I was informed yesterday that Frontier are now offering internet, telephone and cable at this building. Unfortunately, I cannot sign up for it until I’ve got the court order to change my name with Social Security. As badly as I want (need( the internet at home, I’m not willing to open an account in the deadname. I don’t even want to see that name on a bill.
If the weather here didn’t keep turning cold again, I’d be able to go out and sit outside the clinic and use their wifi in the evening and at night, but temperatures of less than 45 degrees will kill my phone battery within 10 minutes of usage. Winters in Western New York are not only colder and more snowy than I’ve ever experienced, but are also very long. It’s already mid April and it still gets colder here than than most parts of the UK in January. It’s tolerable in sunny weather during the day, as long as there’s little or no wind. But the wind can make it feel 20 degrees colder than it actually is and makes it impossible to stand still for more than a minute or so.
I committed myself to attending a cooking group at 11:30 this morning, even though I don’t need to learn how to cook. I hope the guy that talks too much and too loudly won’t be there. He makes me feel very uncomfortable and stopped saying hello to me just because I can’t always respond. I hope I won’t be asked to do anything, because I am too clumsy and liable to drop or break something, especially if there’s an audience.
The cute young guy with the ginger beard hair who I assumed hated me held the door for me yesterday and asked how I was. Now I see that he probably just has social anxiety, as I do. People who I find attractive often make me nervous. I know I’d have absolutely no chance with him and he’s pretty short, which would make it difficult because of how much I loathe my height.
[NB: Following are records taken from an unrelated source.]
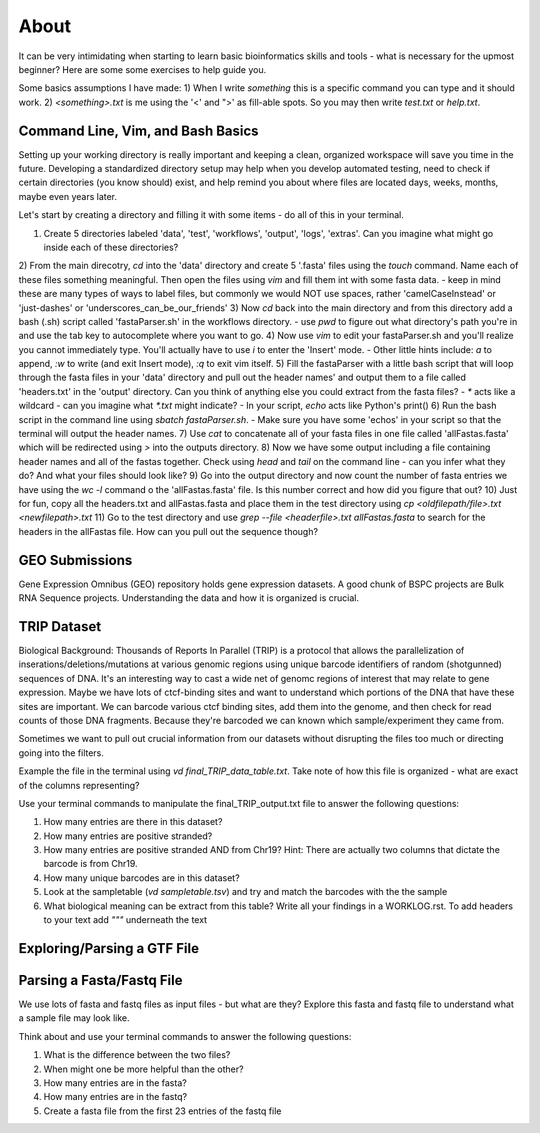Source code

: About
"""""

It can be very intimidating when starting to learn basic bioinformatics skills and tools - what is necessary for the upmost beginner? 
Here are some some exercises to help guide you.

Some basics assumptions I have made: 
1) When I write `something` this is a specific command you can type and it should work. 
2) `<something>.txt` is me using the '<' and ">' as fill-able spots. So you may then write `test.txt` or `help.txt`.

Command Line, Vim, and Bash Basics
''''''''''''''''''''''''''''''''''

Setting up your working directory is really important and keeping a clean, organized workspace will save you time in the future. Developing a standardized directory setup may help when you develop automated testing, need to check if certain directories (you know should) exist, and help remind you about where files are located days, weeks, months, maybe even years later. 

Let's start by creating a directory and filling it with some items - do all of this in your terminal. 

1) Create 5 directories labeled 'data', 'test', 'workflows', 'output', 'logs', 'extras'. Can you imagine what might go inside each of these directories?
2) From the main direcotry, `cd` into the 'data' directory and create 5 '.fasta' files using the `touch` command. Name each of these files something meaningful. Then open the files using `vim` and fill them int with some fasta data.
- keep in mind these are many types of ways to label files, but commonly we would NOT use spaces, rather 'camelCaseInstead' or 'just-dashes' or 'underscores_can_be_our_friends'
3) Now `cd` back into the main directory and from this directory add a bash (.sh) script called 'fastaParser.sh' in the workflows directory. 
- use `pwd` to figure out what directory's path you're in and use the tab key to autocomplete where you want to go. 
4) Now use `vim` to edit your fastaParser.sh and you'll realize you cannot immediately type. You'll actually have to use `i` to enter the 'Insert' mode. 
- Other little hints include: `a` to append, `:w` to write (and exit Insert mode), `:q` to exit vim itself.
5) Fill the fastaParser with a little bash script that will loop through the fasta files in your 'data' directory and pull out the header names' and output them to a file called 'headers.txt' in the 'output' directory. 
Can you think of anything else you could extract from the fasta files?
- `*` acts like a wildcard - can you imagine what `*.txt` might indicate? 
- In your script, `echo` acts like Python's print()
6) Run the bash script in the command line using `sbatch fastaParser.sh`. 
- Make sure you have some 'echos' in your script so that the terminal will output the header names. 
7) Use `cat` to concatenate all of your fasta files in one file called 'allFastas.fasta' which will be redirected using `>` into the outputs directory.
8) Now we have some output including a file containing header names and all of the fastas together. Check using `head` and `tail` on the command line - can you infer what they do? And what your files should look like?
9) Go into the output directory and now count the number of fasta entries we have using the `wc -l` command o the 'allFastas.fasta' file. Is this number correct and how did you figure that out?
10) Just for fun, copy all the headers.txt and allFastas.fasta and place them in the test directory using `cp <oldfilepath/file>.txt <newfilepath>.txt`
11) Go to the test directory and use `grep --file <headerfile>.txt allFastas.fasta` to search for the headers in the allFastas file. How can you pull out the sequence though?


GEO Submissions
'''''''''''''''
Gene Expression Omnibus (GEO) repository holds gene expression datasets. A good chunk of BSPC projects are Bulk RNA Sequence projects. Understanding the data and how it is organized is crucial. 

TRIP Dataset
''''''''''''

Biological Background: Thousands of Reports In Parallel (TRIP) is a protocol that allows the parallelization of inserations/deletions/mutations at various genomic regions using unique barcode identifiers of random (shotgunned) sequences of DNA. It's an interesting way to cast a wide net of genomc regions of interest that may relate to gene expression. Maybe we have lots of ctcf-binding sites and want to understand which portions of the DNA that have these sites are important. We can barcode various ctcf binding sites, add them into the genome, and then check for read counts of those DNA fragments. Because they're barcoded we can known which sample/experiment they came from. 

Sometimes we want to pull out crucial information from our datasets without disrupting the files too much or directing going into the filters. 

Example the file in the terminal using `vd final_TRIP_data_table.txt`. Take note of how this file is organized - what are exact of the columns representing?

Use your terminal commands to manipulate the final_TRIP_output.txt file to answer the following questions: 

1) How many entries are there in this dataset?
2) How many entries are positive stranded?
3) How many entries are positive stranded AND from Chr19? Hint: There are actually two columns that dictate the barcode is from Chr19.
4) How many unique barcodes are in this dataset?
5) Look at the sampletable (`vd sampletable.tsv`) and try and match the barcodes with the the sample
6) What biological meaning can be extract from this table? Write all your findings in a WORKLOG.rst. To add headers to your text add `"""` underneath the text

Exploring/Parsing a GTF File
''''''''''''''''''''''''''''

Parsing a Fasta/Fastq File
''''''''''''''''''''''''''

We use lots of fasta and fastq files as input files - but what are they?
Explore this fasta and fastq file to understand what a sample file may look like.

Think about and use your terminal commands to answer the following questions: 

1) What is the difference between the two files? 
2) When might one be more helpful than the other?
3) How many entries are in the fasta?
4) How many entries are in the fastq?
5) Create a fasta file from the first 23 entries of the fastq file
The attorney I was dealing with referred me to another who will hopefully be able to help me with the court order, even if it takes time. As long as it CAN be done and we can get the ball rolling, I can stop the incessant worrying and can focus on other things I do want to stay here, if I can. But the legal name change is absolutely essential. The appointment is on Thursday afternoon, so I will hopefully know for sure one way or another.
I didn’t sleep well last night, but I had a dream involving being in a forest and pleading with a group of faeries to take me under their wing and protect me from whatever or whoever I was running from. I got up at 3am, made coffee and resumed reading my book.
I read my book for several hours this morning before heading over to the clinic to use the internet, which is where I am now. I immediately checked my email and was pleased to see 2 emails from my care manager about Thursday’s appointment with the attorney. I’m going to be super-anxious, but he is an expert on transgender law and has probably worked on dozens of court orders for transgender name changes.
Raising my hopes would be foolish, but I can try to start my life again, once my identity is safe, as it is in the UK. Otherwise, I am still prepared to go back, despite my mother’s disapproval and cynicism over something she either cannot understand or refuses to understand.
My progesterone cycle starts tomorrow, which means more food cravings. It’s worth it, because it’s pushed me up a cup size. As for food. I’ve been trying to eat as cheaply and as healthy as possible. I’ve given up meat completely. I use various types of beans in dishes that I make and I eat 2 eggs a day and salad vegetables. I eat only brown I ice and wheat bread and usually 2 apples a day. The only reasons that I eat healthy is because 1) I don’t want to gain weight as well as being tall and 2) when I eat crap food, it affects both m skin and my mental health. Besides, eating crap because I don’t want to live is pointless, because it would take years or even decades to kill me. For the same reasons, I don’t drink alcohol.